From wooden spirit levels to old jackhammers, hoes and wedges, these tools reflect the hands-on construction techniques of the past. A sickle without a handle isn’t necessarily broken. It would have been hung on a hook on the wall and used to cut hay, Busuttil demonstrates, recounting the many times he cut his hands on it before school.

Weighing scales for newborn babies, his own great grandfather’s sandals, made from car tyres, and the pitchforks he used as a child to pull out potatoes transport visitors to a rural life of the past.
Local farming has only “a few years left’
Visitors step inside a fully equipped kitchen for a taste of old coffee grinders, meat mincers and a ‘cauldron’ his mother used to boil clothes, while a wheat grinder shows the little pinch of flour that would come out of so much hard work, again highlighting the “suffering of the past”. The museum also includes a tomb, dug out by Busuttil to represent the many found under properties in Rabat.
Fearing local farming has only “a few years left”, he believes that today’s youths do not want to suffer as their forefathers did. “My son tells me: Go to the fields, baħnan (idiot)’,” Busuttil says with a smile. “They know they can get an easier job earning more, while the farmer, on the other hand, is always robbed.
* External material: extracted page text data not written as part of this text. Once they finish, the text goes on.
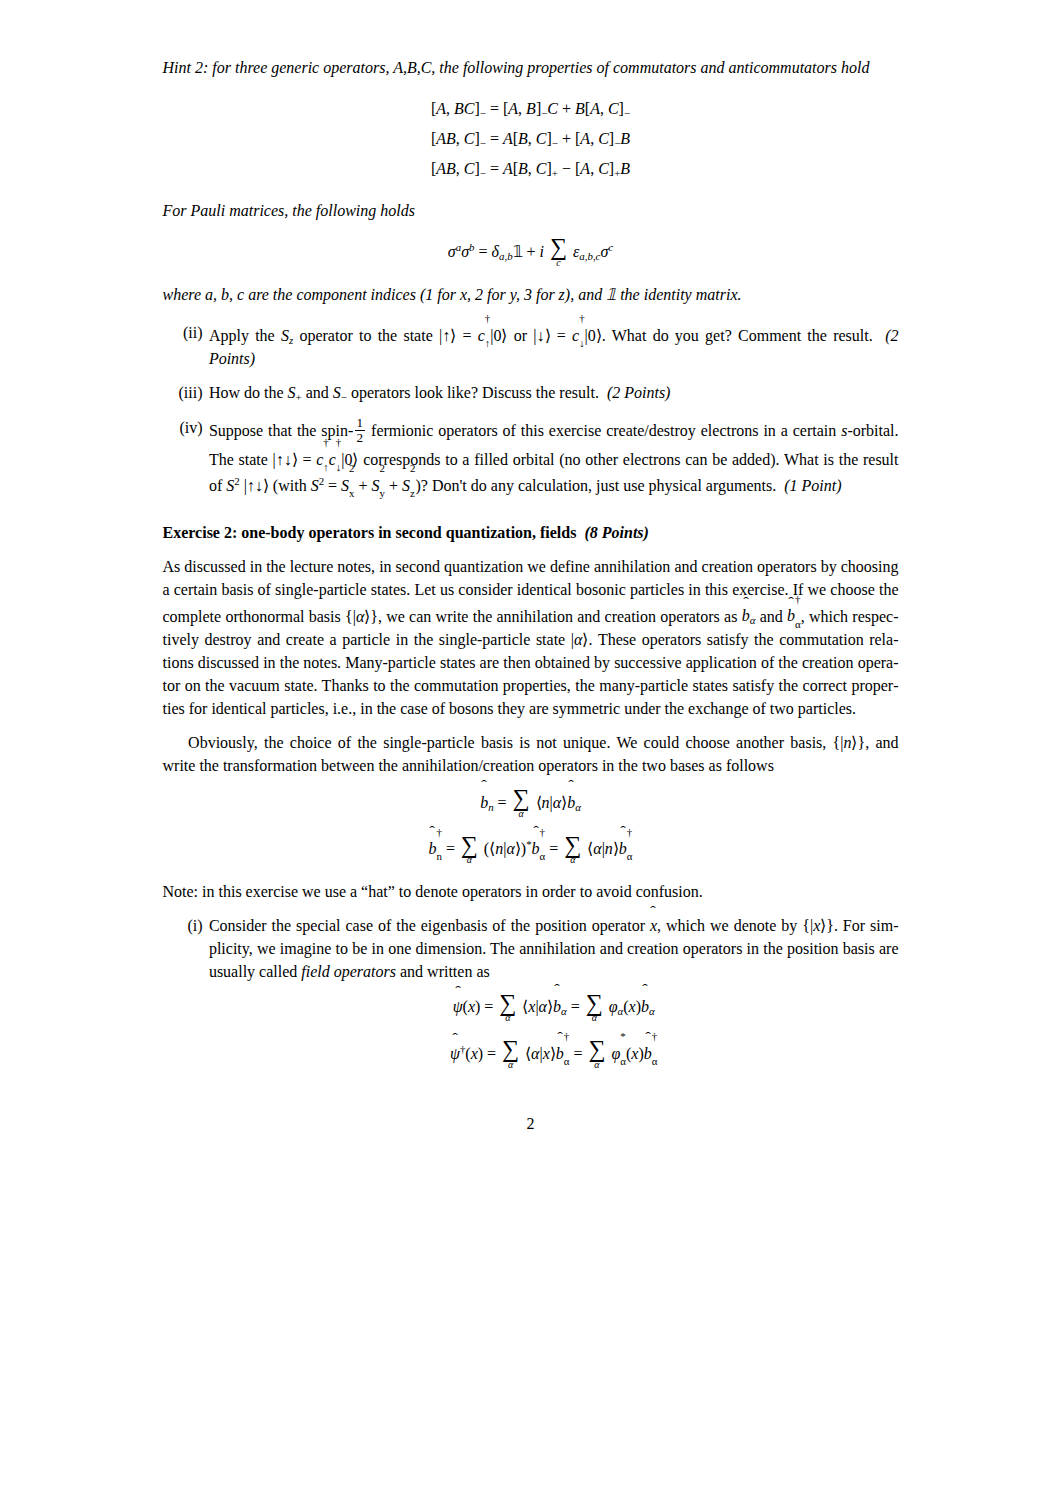Hint 2: for three generic operators, A,B,C, the following properties of commutators and anticommutators hold
[A, BC]− = [A, B]−C + B[A, C]− [AB, C]− = A[B, C]− + [A, C]−B [AB, C]− = A[B, C]+ − [A, C]+B
For Pauli matrices, the following holds
σaσb = δa,b𝟙 + i ∑c εa,b,cσc
where a, b, c are the component indices (1 for x, 2 for y, 3 for z), and 𝟙 the identity matrix.
Apply the Sz operator to the state |↑⟩ = c†↑|0⟩ or |↓⟩ = c†↓|0⟩. What do you get? Comment the result. (2 Points)
How do the S+ and S− operators look like? Discuss the result. (2 Points)
Suppose that the spin-12 fermionic operators of this exercise create/destroy electrons in a certain s-orbital. The state |↑↓⟩ = c†↑c†↓|0⟩ corresponds to a filled orbital (no other electrons can be added). What is the result of S2 |↑↓⟩ (with S2 = S 2 x + S 2 y + S 2 z)? Don't do any calculation, just use physical arguments. (1 Point)
Exercise 2: one-body operators in second quantization, fields (8 Points)
As discussed in the lecture notes, in second quantization we define annihilation and creation operators by choosing a certain basis of single-particle states. Let us consider identical bosonic particles in this exercise. If we choose the complete orthonormal basis {|α⟩}, we can write the annihilation and creation operators as bα and b†α, which respectively destroy and create a particle in the single-particle state |α⟩. These operators satisfy the commutation relations discussed in the notes. Many-particle states are then obtained by successive application of the creation operator on the vacuum state. Thanks to the commutation properties, the many-particle states satisfy the correct properties for identical particles, i.e., in the case of bosons they are symmetric under the exchange of two particles.
Obviously, the choice of the single-particle basis is not unique. We could choose another basis, {|n⟩}, and write the transformation between the annihilation/creation operators in the two bases as follows
bn = ∑α ⟨n|α⟩bα
b†n = ∑α (⟨n|α⟩)*b†α = ∑α ⟨α|n⟩b†α
Note: in this exercise we use a “hat” to denote operators in order to avoid confusion.
Consider the special case of the eigenbasis of the position operator x, which we denote by {|x⟩}. For simplicity, we imagine to be in one dimension. The annihilation and creation operators in the position basis are usually called field operators and written as
ψ(x) = ∑α ⟨x|α⟩bα = ∑α φα(x)bα
ψ†(x) = ∑α ⟨α|x⟩b†α = ∑α φ*α(x)b†α
2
The minute he plants something, if he does not water it, it will be stolen by the ants the very next day!”
But nothing beats fresh, local produce, he believes, singing the praises of the local bambinella he has just sowed and wondering what would happen if ever fruit and vegetable supplies did not make it to Malta for a couple of weeks. “We have nothing in store!”
Landowners are choosing to take back their fields and sell them at astronomical costs for recreational purposes, pricing out potential young farmers, who could never afford a tumolo at €100,000, Busuttil says. “Today, the wealthy buy a field, build a room and have a barbecue.”
Busuttil owns his own field, but he is well aware of the threats to this dying industry, which explains his efforts to preserve it through the museum. Looking around, he is most proud of the arches he built by hand, as well as the tunnel of water he dug out, pointing to the channel hewn in the rocks, which flows through to a reservoir. The centrepiece, however, is a 150-year-old water mill, fully restored and operational. Powered by a mule, it draws water from a borehole to irrigate the surrounding fields.

Tax-Xierfa, a labour of love and a “hobby” – Busuttil found working on it at night, after a day’s work, relaxing – opened just over two months ago and, finally, he can say he is fully satisfied. “Whenever he wants, he can take me.”
But not quite… The farmer has plenty of plans in the pipeline for the museum. Among his ideas are a recreation area next door for students to be able to enjoy hands-on agricultural activities once it joins the government education programme, Let’s Talk Farming, in October, which will see schools visiting regularly.
“Children know nothing about local farming,” he said about Tax-Xierfa’s educational aims.
So far, local councils are bringing over groups, while elderly from day care centres are also visiting, although it is early days to be flooded by tourists.
But Busuttil is gearing up for that too. He is also planning on buying a wartime Jeep to take visitors on a tour of his fields in Wied Liemu, where they can stop for a glass of his homemade Ġellewża wine, produced using old grape-crushing machinery by manually turning a wheel, the likes of which are also on display – 100 years later.

“These are luxuries compared to the time we would crush the grapes with our feet,” he recalls, looking at his large glass containers of the semi-rosé, sitting in a cave-like ambience.
The farmer will also break open a piece of piping-hot Maltese bread, scoop it out and stuff it with ġbejniet and whatever has been made under the sun. “This is, after all, what tourists want to experience,” he says about the authenticity of the tour. “Not the skyscrapers that now block it out!”